To the best of my knowledge there has never been a film that treats exorcism in a matter of fact manner that takes science and psychology into consideration which is something that The Rite starts out doing before quickly devolving into the run of the mill thriller that it ends up becoming. The much more interesting film to make would have been a closer adaptation of the novel, but somewhere between the page and screen this notion is largely abandoned.

Rite, The
Video
The Rite has a great gothic look to it, and the resulting video on this Blu-ray makes for an exceptional viewing experience. The 2.40:1, 1080p AVC encoded transfer handles the dark photography of the film nicely with deep blacks while at the same time offering nice detail, especially in the background where the Italian architecture shines. Being a newer theatrically released film, the print used doesn't suffer from any sort of damage such as dirt or debris that might pop up with older films. Overall this is a very strong presentation of the film.

Audio
I was quite surprised with the robustness of the DTS-HD Master Audio 5.1 audio track presentation here. I was expecting a much quieter film with minimal use of surround effects that ramped up during more frightening parts, but The Rite rustles with directional effects during everything from crowded sequences of street walking to its exorcism scenes and makes strong use of the LFE channel whenever possible for the majority of the picture. It also manages to do so without the expense of making the dialogue unintelligible, something that is greatly needed during the long passages of dialogue throughout.

Rite, The
Extras
From a technical perspective the disc's audio and video didn't disappoint, but the high definition extras included are rather brief. The main feature included here is a quick eight-minute featurette entitled 'The Rite: Solider of God' which features interviews with Father Gary Thomas who was the subject of the novel and technical advisor on the film. In it he mainly discusses his training and personal experiences which is interesting, but the feature doesn't offer up much insight into the making of the picture.

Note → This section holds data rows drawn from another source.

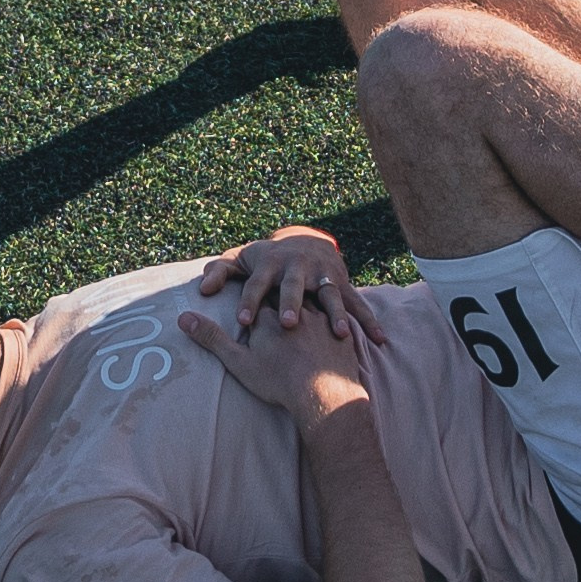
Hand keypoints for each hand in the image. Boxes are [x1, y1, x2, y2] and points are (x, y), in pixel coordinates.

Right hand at [179, 298, 371, 427]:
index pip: (258, 294)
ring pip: (312, 301)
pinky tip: (333, 323)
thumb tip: (184, 318)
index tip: (250, 288)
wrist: (323, 394)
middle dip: (280, 292)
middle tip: (277, 292)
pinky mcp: (339, 332)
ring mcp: (320, 319)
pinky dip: (332, 318)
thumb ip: (213, 338)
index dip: (253, 292)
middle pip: (284, 293)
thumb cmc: (277, 380)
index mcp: (268, 316)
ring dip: (307, 302)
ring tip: (305, 308)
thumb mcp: (239, 361)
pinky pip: (335, 318)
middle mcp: (295, 310)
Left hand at [197, 229, 387, 344]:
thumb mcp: (242, 260)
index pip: (256, 285)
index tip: (243, 323)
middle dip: (292, 304)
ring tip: (341, 333)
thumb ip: (220, 273)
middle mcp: (297, 269)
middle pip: (293, 287)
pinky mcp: (342, 283)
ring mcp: (322, 275)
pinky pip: (357, 304)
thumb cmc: (266, 260)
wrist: (307, 241)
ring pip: (330, 295)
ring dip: (336, 313)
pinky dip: (369, 321)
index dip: (250, 302)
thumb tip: (200, 290)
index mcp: (270, 265)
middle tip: (288, 324)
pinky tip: (380, 340)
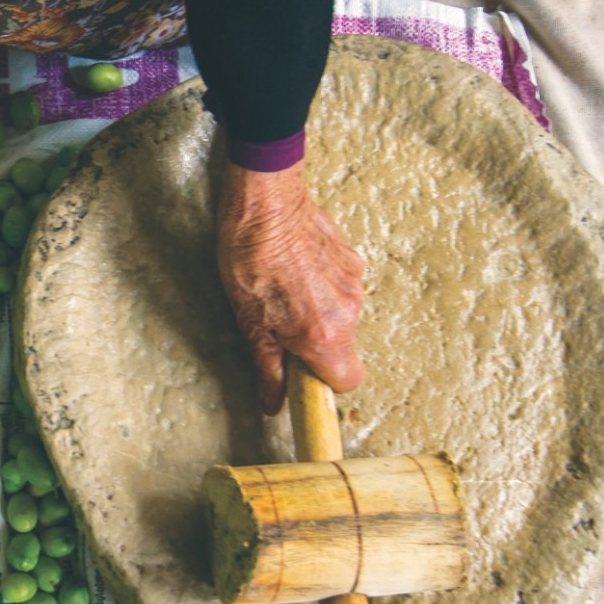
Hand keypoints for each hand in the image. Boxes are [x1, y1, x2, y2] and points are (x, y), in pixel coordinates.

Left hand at [217, 158, 364, 414]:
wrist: (265, 200)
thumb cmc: (248, 258)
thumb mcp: (249, 322)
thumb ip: (268, 368)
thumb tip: (273, 403)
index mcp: (323, 334)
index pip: (348, 381)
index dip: (324, 381)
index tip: (302, 374)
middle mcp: (348, 312)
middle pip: (342, 348)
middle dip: (314, 345)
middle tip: (279, 325)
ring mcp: (354, 283)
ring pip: (342, 317)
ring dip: (317, 313)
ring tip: (283, 290)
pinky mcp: (354, 260)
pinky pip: (342, 289)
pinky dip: (322, 288)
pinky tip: (295, 270)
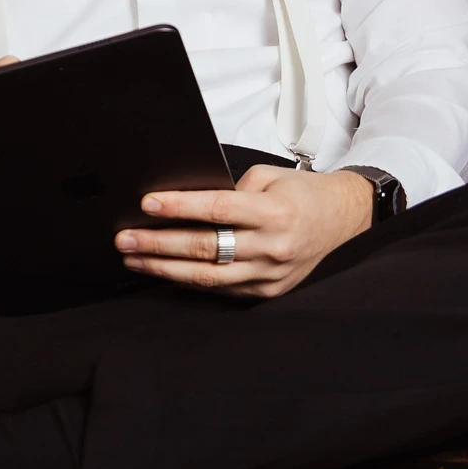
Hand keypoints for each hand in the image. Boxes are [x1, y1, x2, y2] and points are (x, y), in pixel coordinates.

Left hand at [114, 165, 374, 297]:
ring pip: (208, 276)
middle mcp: (271, 247)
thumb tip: (185, 203)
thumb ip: (230, 190)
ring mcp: (270, 274)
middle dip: (159, 244)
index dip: (179, 207)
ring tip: (134, 258)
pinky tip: (165, 272)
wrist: (342, 219)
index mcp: (273, 212)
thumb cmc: (301, 192)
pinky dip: (190, 281)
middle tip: (125, 238)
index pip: (217, 210)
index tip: (147, 204)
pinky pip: (222, 289)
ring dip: (165, 268)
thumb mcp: (267, 177)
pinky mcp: (267, 291)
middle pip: (205, 248)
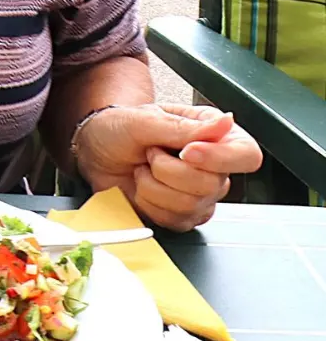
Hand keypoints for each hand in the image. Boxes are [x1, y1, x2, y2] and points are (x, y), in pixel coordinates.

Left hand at [75, 103, 262, 231]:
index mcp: (214, 135)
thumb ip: (184, 127)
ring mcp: (200, 195)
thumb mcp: (144, 119)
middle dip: (167, 169)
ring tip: (144, 167)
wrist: (94, 151)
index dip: (218, 158)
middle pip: (213, 185)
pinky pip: (174, 220)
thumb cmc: (119, 129)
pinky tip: (143, 187)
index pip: (246, 155)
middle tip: (150, 152)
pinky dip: (149, 203)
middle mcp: (214, 167)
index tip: (185, 152)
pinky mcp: (182, 215)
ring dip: (154, 185)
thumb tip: (225, 123)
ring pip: (191, 205)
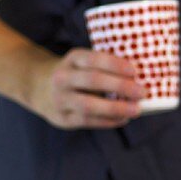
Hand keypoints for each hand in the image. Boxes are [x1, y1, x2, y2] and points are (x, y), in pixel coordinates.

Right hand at [27, 46, 145, 129]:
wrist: (38, 87)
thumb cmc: (74, 74)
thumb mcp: (81, 62)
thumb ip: (102, 67)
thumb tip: (139, 77)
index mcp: (71, 59)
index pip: (93, 59)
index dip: (114, 64)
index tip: (134, 70)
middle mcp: (63, 78)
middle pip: (92, 80)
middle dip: (120, 86)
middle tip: (142, 91)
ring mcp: (60, 99)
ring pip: (89, 105)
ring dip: (116, 108)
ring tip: (136, 110)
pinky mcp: (62, 118)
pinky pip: (87, 121)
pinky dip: (108, 121)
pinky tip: (123, 119)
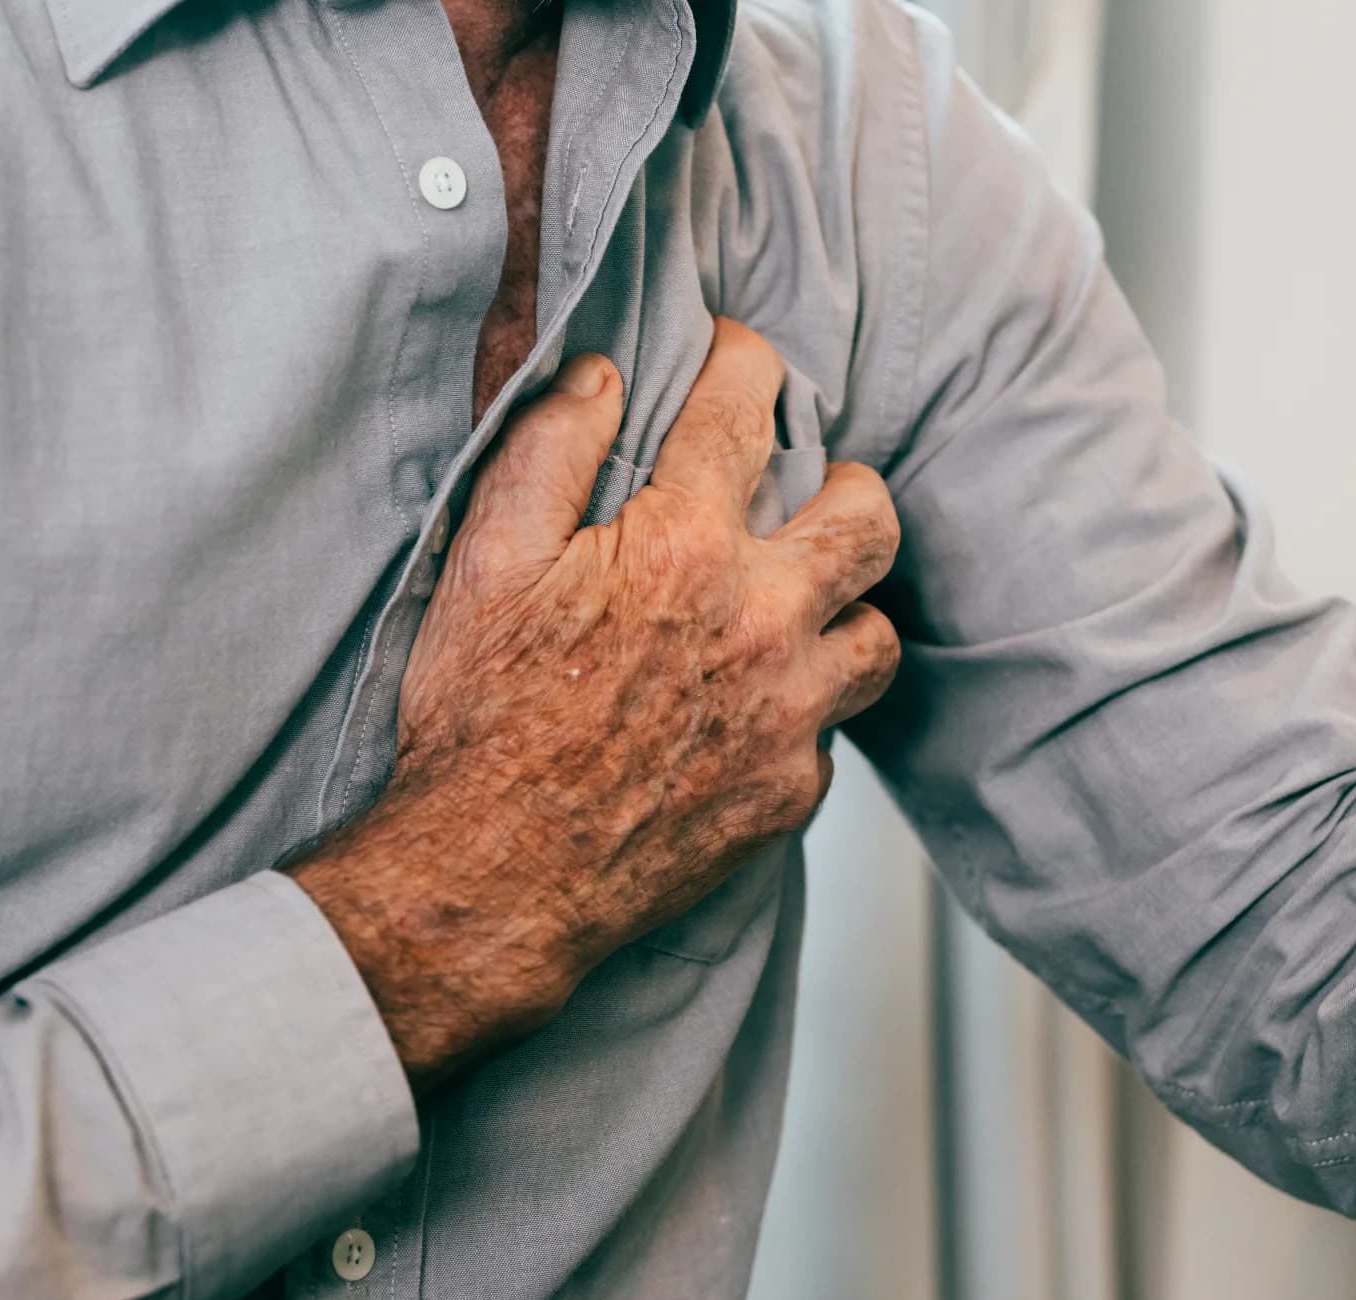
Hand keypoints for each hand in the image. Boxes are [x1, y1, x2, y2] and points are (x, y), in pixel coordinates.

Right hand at [289, 320, 901, 1086]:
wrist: (490, 879)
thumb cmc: (477, 718)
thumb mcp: (483, 562)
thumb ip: (547, 449)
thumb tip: (601, 370)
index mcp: (683, 547)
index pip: (748, 409)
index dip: (747, 363)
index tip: (740, 363)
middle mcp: (761, 621)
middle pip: (867, 517)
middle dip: (842, 485)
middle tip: (797, 497)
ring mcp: (788, 714)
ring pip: (879, 631)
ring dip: (842, 606)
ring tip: (790, 608)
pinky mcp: (790, 791)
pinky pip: (834, 726)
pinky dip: (803, 705)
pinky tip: (749, 706)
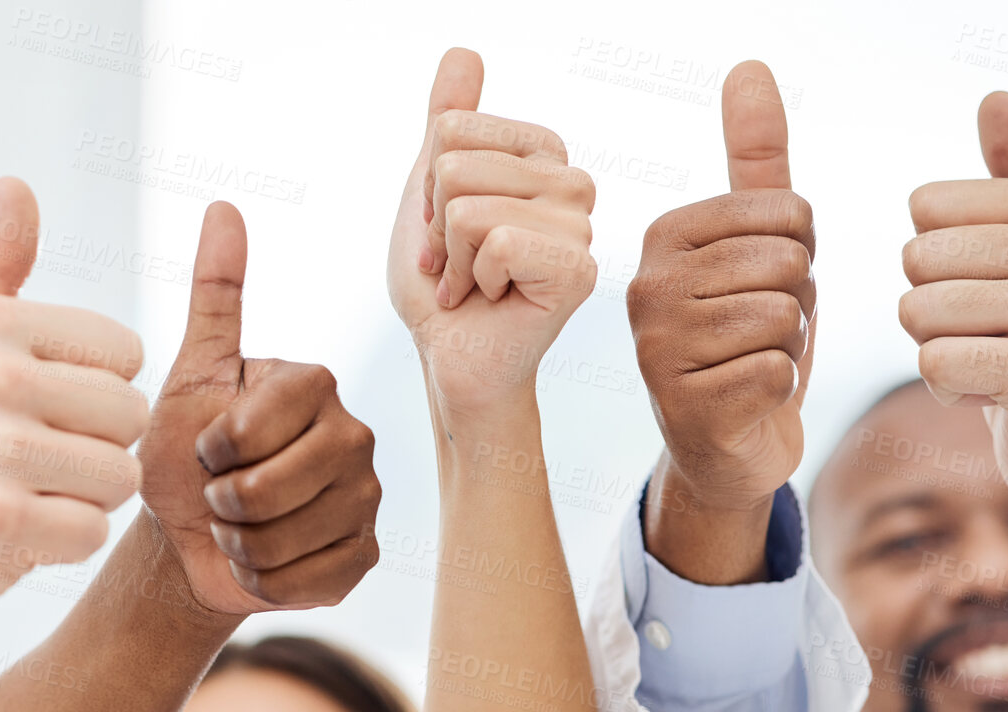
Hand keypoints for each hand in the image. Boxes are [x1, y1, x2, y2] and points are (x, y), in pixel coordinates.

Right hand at [0, 178, 148, 711]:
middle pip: (132, 417)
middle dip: (93, 453)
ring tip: (12, 502)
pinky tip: (4, 542)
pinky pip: (91, 533)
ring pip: (120, 478)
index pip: (125, 353)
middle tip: (21, 470)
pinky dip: (57, 549)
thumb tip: (16, 185)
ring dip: (78, 503)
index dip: (92, 397)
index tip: (28, 417)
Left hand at [139, 201, 380, 615]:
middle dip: (223, 502)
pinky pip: (309, 581)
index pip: (254, 427)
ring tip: (235, 528)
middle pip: (273, 487)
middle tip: (217, 495)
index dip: (211, 450)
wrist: (191, 538)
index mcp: (315, 383)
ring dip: (239, 544)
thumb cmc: (185, 451)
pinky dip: (265, 581)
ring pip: (287, 538)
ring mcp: (367, 497)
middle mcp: (355, 434)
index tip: (204, 448)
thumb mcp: (190, 373)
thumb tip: (224, 204)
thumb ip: (214, 296)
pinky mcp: (364, 555)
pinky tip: (259, 563)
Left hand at [387, 48, 595, 436]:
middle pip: (456, 163)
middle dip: (436, 226)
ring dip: (454, 259)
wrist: (453, 362)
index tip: (447, 230)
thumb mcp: (429, 192)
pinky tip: (493, 300)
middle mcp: (571, 183)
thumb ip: (447, 123)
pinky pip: (497, 241)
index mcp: (542, 154)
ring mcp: (580, 226)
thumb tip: (463, 53)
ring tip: (476, 285)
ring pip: (469, 205)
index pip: (453, 128)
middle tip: (458, 264)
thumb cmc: (443, 287)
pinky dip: (474, 280)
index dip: (427, 186)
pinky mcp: (577, 270)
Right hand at [628, 61, 814, 517]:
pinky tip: (746, 400)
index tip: (765, 285)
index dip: (803, 254)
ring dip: (789, 349)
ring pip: (783, 318)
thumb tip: (749, 66)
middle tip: (760, 333)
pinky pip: (776, 373)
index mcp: (665, 237)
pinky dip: (779, 391)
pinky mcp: (683, 406)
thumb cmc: (746, 339)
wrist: (726, 448)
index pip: (790, 212)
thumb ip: (756, 159)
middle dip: (797, 303)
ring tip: (751, 363)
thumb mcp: (760, 245)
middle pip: (788, 264)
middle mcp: (647, 287)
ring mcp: (658, 349)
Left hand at [899, 93, 1007, 521]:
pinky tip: (997, 395)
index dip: (934, 262)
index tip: (989, 289)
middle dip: (930, 311)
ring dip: (937, 351)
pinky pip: (934, 363)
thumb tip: (997, 97)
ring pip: (917, 313)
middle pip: (915, 260)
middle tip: (988, 333)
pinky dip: (949, 390)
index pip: (924, 209)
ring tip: (994, 361)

Rounding out the extras are a series of seven deleted scenes that offer a bit more characterisation and exposition that are interesting but not necessary and wisely cut from the film and an alternate ending that while billed as "Chilling" is anything but. A DVD copy of the film as well as a digital copy are also included and the disc features BD-Live functionality, but no extras specific to this film were present at the time of review.

Rite, The
Overall
There has been a spate of exorcism related horror films released over the past few years, and if it had stuck to the source material The Rite could have stood out from the crowd as an intelligent thriller. Unfortunately instead it'll just be known as 'the one with Anthony Hopkins' and filed away with the rest of the Emily Roses of the film world. Warner's presentation of the film on Blu-ray is strong with a great audio and video presentation, though the disc is lacking in the extras department. Overall this might rate a rental for those inclined to the genre, but those wanting to see Hopkins in a horror setting are better off going with Audrey Rose or Richard Attenborough's Magic.